Collectively, these guidelines offer a systematic framework to make scaling law estimation more efficient, reliable, and accessible for AI researchers navigating diverse budgetary constraints.
During the research, several unexpected discoveries emerged. Remarkably, even small, partially trained models exhibited strong predictive capabilities. Moreover, intermediate training stages from a fully developed model could be effectively utilized as individual predictive tools for different target models. This offers a significant advantage, as researcher Choshen explained: “Basically, you don’t pay anything in the training, because you already trained the full model, so the half-trained model, for instance, is just a byproduct of what you did.”

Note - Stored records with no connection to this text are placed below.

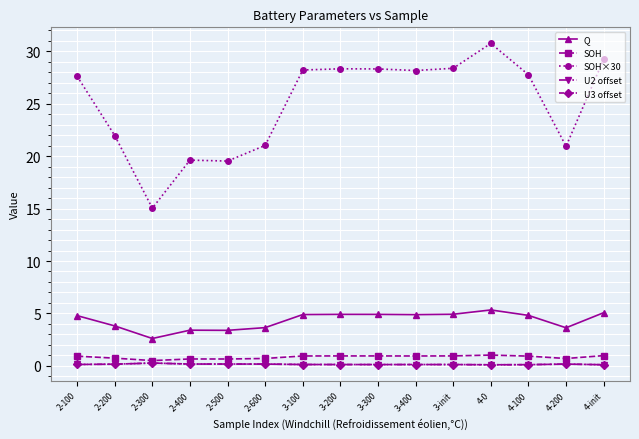

True or false: U3 offset and SOH×30 cross at least once.

False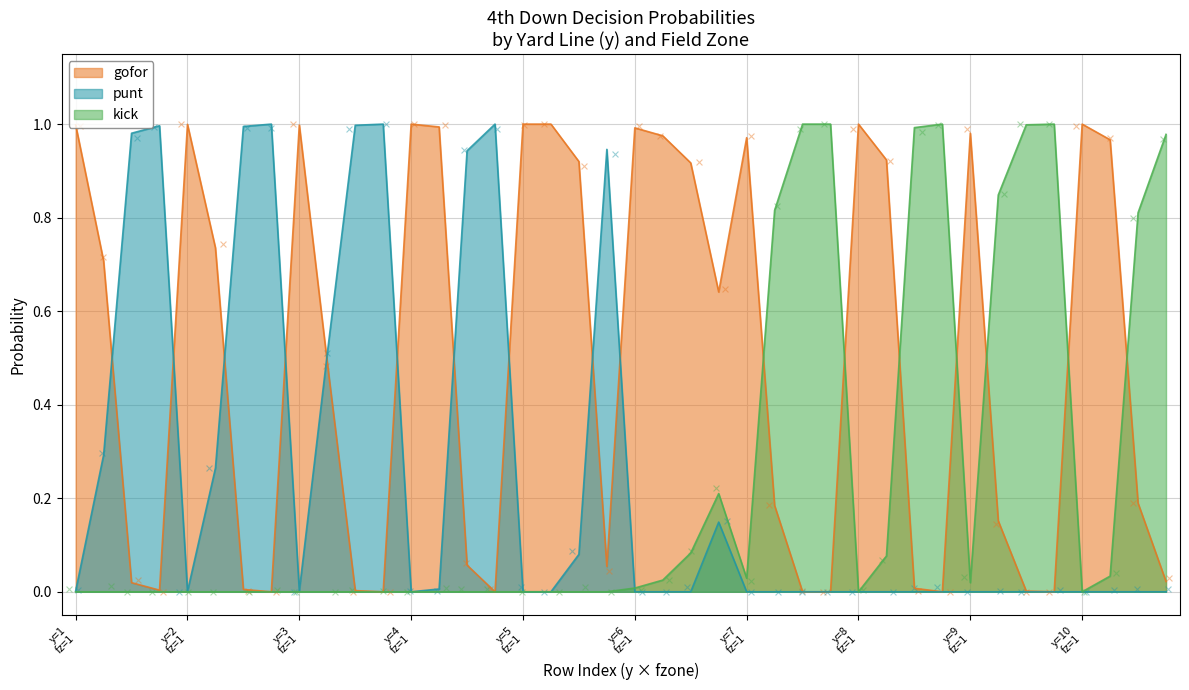

Is the value of kick at 9 greater than the value of punt at 8?

Yes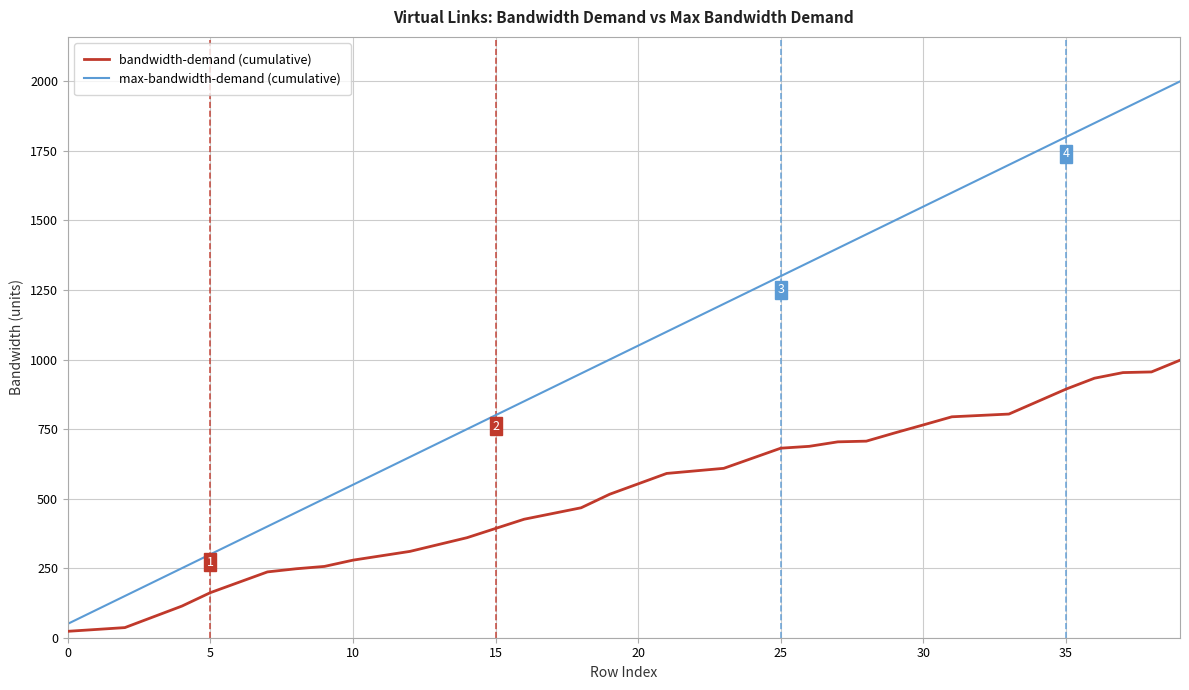

What is the maximum value for bandwidth-demand (cumulative)?

997.7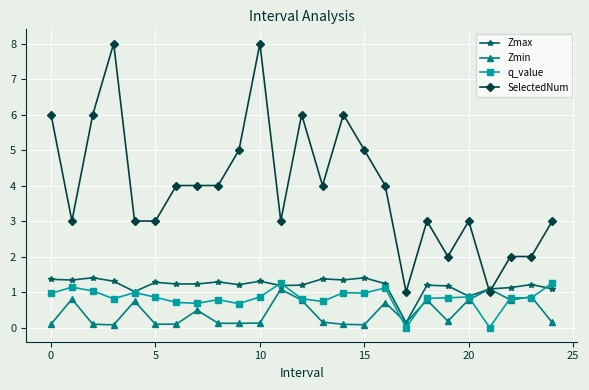

Which series has the largest range (max minus min)?

SelectedNum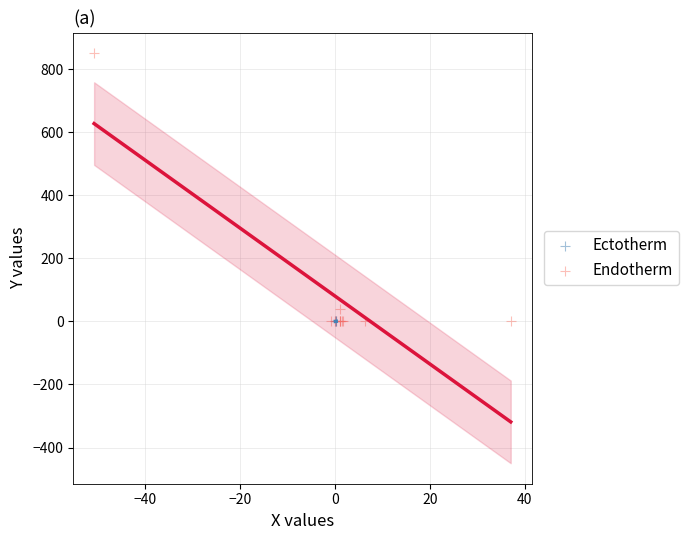

Which series has the largest Y range (max minus min)?

Endotherm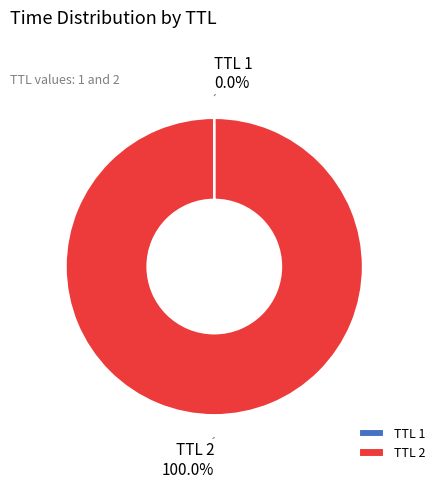

Does any single category account for the majority?

Yes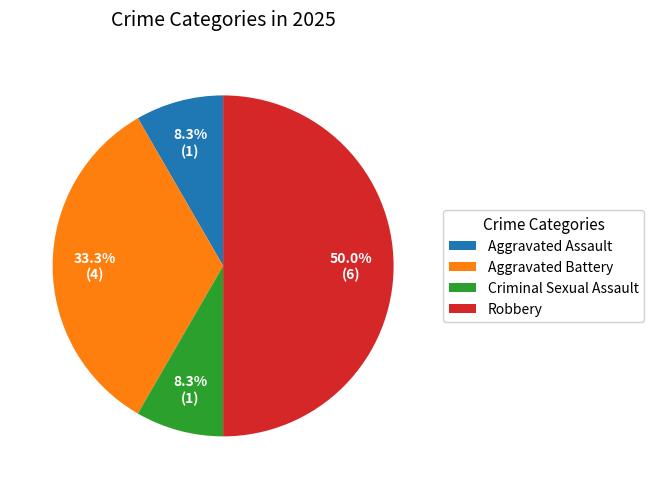

To the nearest percent, what is the average slice percentage?

25%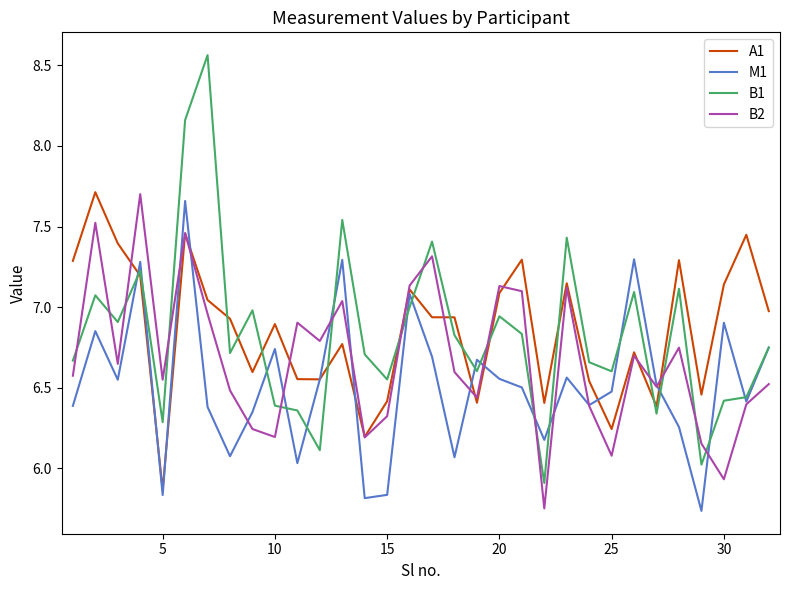

Does the chart have visible grid lines?

No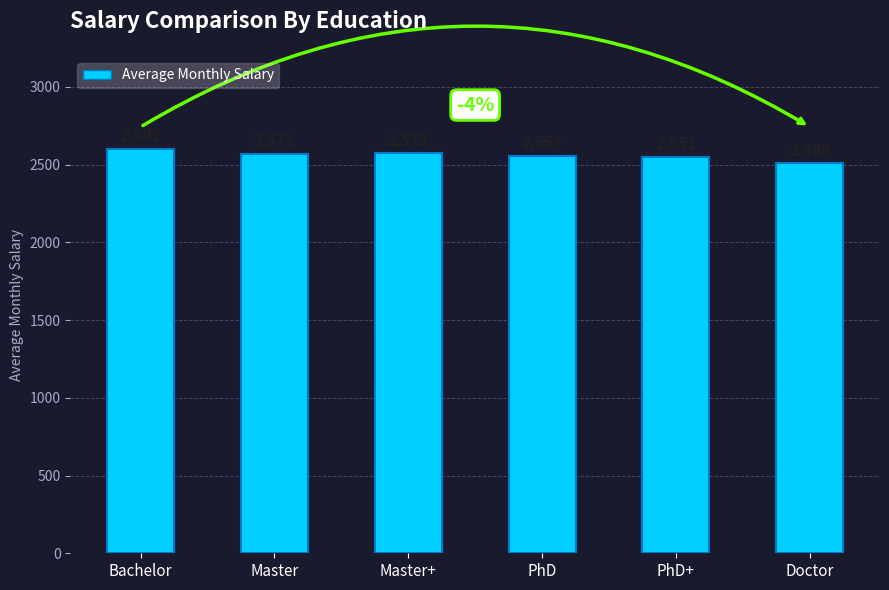

Count the number of data series in this chart.

1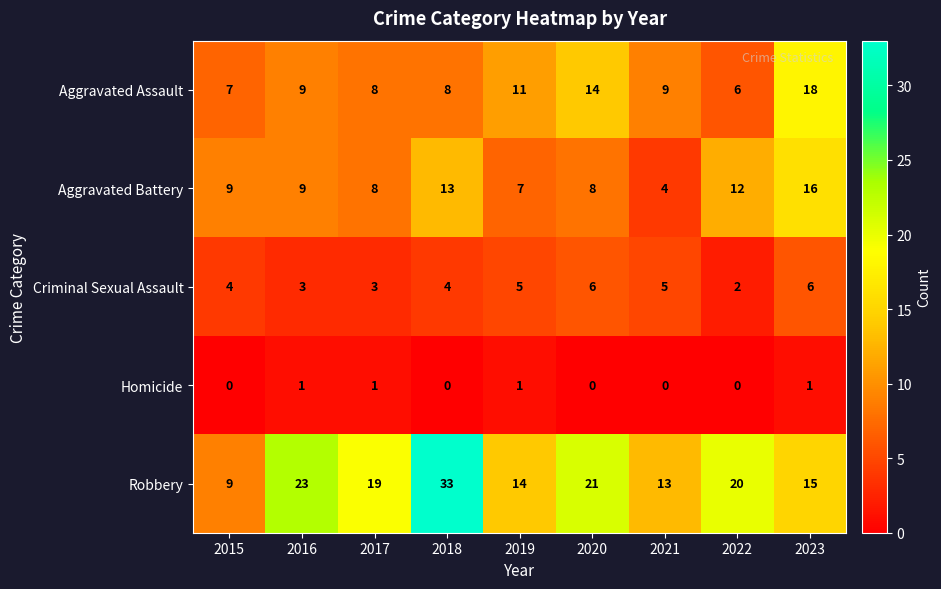

Where does the Robbery series first go above 19?

2016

Another notable observation, pointed out by Andreas, revealed that when data was aggregated, the variability across different model families and experiments was surprisingly higher and noisier than anticipated.
Perhaps the most significant finding was the ability to apply scaling laws from large models to accurately predict the performance of smaller models. This contradicts previous theories in the field that posited smaller models were fundamentally distinct from their larger counterparts. Choshen directly challenged this notion, stating, “If they’re totally different, they should have shown totally different behavior, and they don’t.”
While current research has concentrated on model training time, the team plans to broaden their analysis to include model inference. Andreas elaborated that the expanded focus will not be on how models improve with more training data or parameters, but rather on how performance is affected by allowing a model to “think” longer or draw more samples. He anticipates this will offer significant insights for developing predictive models that determine the optimal computational effort required during runtime.
The theory of inference time scaling laws, Andreas suggested, is poised to become even more critical. He explained that model development isn’t a singular training event; instead, each new user query necessitates a dynamic assessment of how intensively the model must process information to generate the most accurate response. Consequently, the ability to construct predictive models for this runtime “thinking,” mirroring the methodology in their current paper, is deemed increasingly vital.
Partial funding for this research was secured from the MIT-IBM Watson AI Lab, complemented by a Sloan Research Fellowship.